Overview
This lecture covers Chapter 4: Market Failures, focusing on how and why markets sometimes fail to allocate resources efficiently, externalities, methods for correction, and asymmetric information problems.
Market Failures and Efficiency
- A market failure occurs when markets do not produce the optimal amount of a good.
- Efficient outcomes require that market demand reflects total willingness to pay and market supply reflects all costs.
- Overallocation or underallocation happens due to externalities—costs or benefits not reflected in supply or demand curves.
Surplus Concepts
- Consumer surplus is the difference between what a consumer is willing to pay and what they actually pay.
- Producer surplus is the difference between the price sellers receive and their minimum acceptable price.
- Total surplus is the sum of consumer and producer surplus, maximized at market equilibrium (where marginal benefit = marginal cost).
- Deadweight loss occurs when there is underproduction or overproduction compared to the efficient equilibrium.
Externalities and Market Failures
- Externalities are costs or benefits to third parties not involved in the transaction.
- Negative externalities (e.g., pollution) cause overproduction; positive externalities (e.g., vaccinations) cause underproduction.
- The vertical distance between private and social curves represents the externality's size.
- Without correction, resources are misallocated, creating deadweight loss.
Correcting Externalities
- Negative externalities can be addressed by direct controls, Pigovian taxes (taxes matching the external cost), liability rules, or cap-and-trade systems.
- Positive externalities can be corrected through government subsidies to buyers or producers, or government provision.
- Accurately correcting externalities requires knowing the size and source, which is often challenging for governments.
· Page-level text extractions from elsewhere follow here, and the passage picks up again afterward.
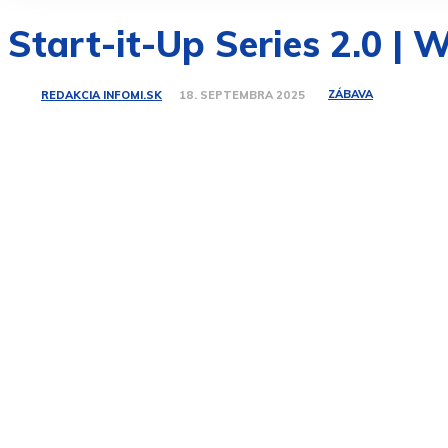
Start-it-Up Series 2.0 |
ZÁBAVA
REDAKCIA INFOMI.SK
18. SEPTEMBRA 2025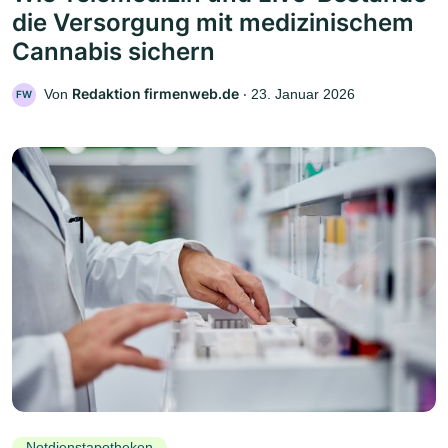
die Versorgung mit medizinischem
Cannabis sichern
Redaktion firmenweb.de
Von
‧
23. Januar 2026
FW
Notdienstapotheken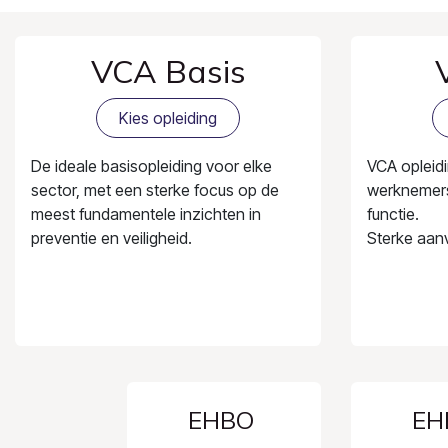
VCA Basis
Kies opleiding
De ideale basisopleiding voor elke
VCA opleidi
sector, met een sterke focus op de
werknemers
meest fundamentele inzichten in
functie.
preventie en veiligheid.
Sterke aanv
EHBO
EH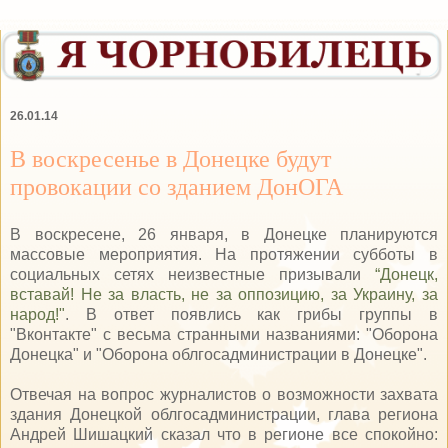
26.01.14
В воскресенье в Донецке будут
провокации со зданием ДонОГА
В воскресене, 26 января, в Донецке планируются
массовые мероприятия. На протяжении субботы в
социальных сетях неизвестные призывали
“Донецк,
вставай! Не за власть, не за оппозицию, за Украину, за
народ!"
. В ответ появлись как грибы группы в
"Вконтакте" с весьма странными названиями: "Оборона
Донецка" и "Оборона облгосадминистрации в Донецке".
Отвечая на вопрос журналистов о возможности захвата
здания Донецкой облгосадминистрации, глава региона
Андрей Шишацкий сказал что в регионе все спокойно:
- Private bargaining (Coase theorem) and markets for externality rights (cap-and-trade) offer non-government solutions.
Asymmetric Information
- Asymmetric information arises when one party in a transaction has more or better information than the other, causing inefficiency.
- Examples include buyers not knowing the quality of used cars or sellers not knowing buyers' health risks.
- Government solutions include regulation, licensing, or weights and measures, but reputation and warranties also help.
Moral Hazard and Adverse Selection
- Moral hazard occurs when insured parties take greater risks because costs are borne by others (ex-post).
- Adverse selection happens when only high-risk individuals participate because of private information (ex-ante).
- Solutions include deductibles, co-insurance, mandatory participation (as in employer health insurance), and warranties.
Limits of Government Intervention
- Government solutions may fail due to lack of perfect information and conflicting incentives (public choice theory).
- Market and private solutions often exist and may outperform government approaches.
Key Terms & Definitions
- Market Failure — Situation where markets do not allocate resources efficiently.
- Externality — Cost or benefit affecting third parties outside the transaction.
- Consumer Surplus — Willingness to pay minus actual price paid.
- Producer Surplus — Price received minus minimum acceptable price.
- Deadweight Loss — Efficiency loss from under- or overproduction.
- Pigovian Tax — Tax equal to external cost to correct negative externality.
- Coase Theorem — Private solutions are possible when property rights are clear.
- Asymmetric Information — Unequal knowledge between transaction parties.
- Moral Hazard — Increased risk-taking when protected from consequences.
- Adverse Selection — High-risk individuals are more likely to participate due to hidden information.
- Cap-and-Trade — Marketable rights to pollute, setting a maximum pollution cap.
Action Items / Next Steps
- Complete the SmartBook review homework and quiz for Chapter 4.
- Prepare to study Chapter 5: Government Failures for next lecture.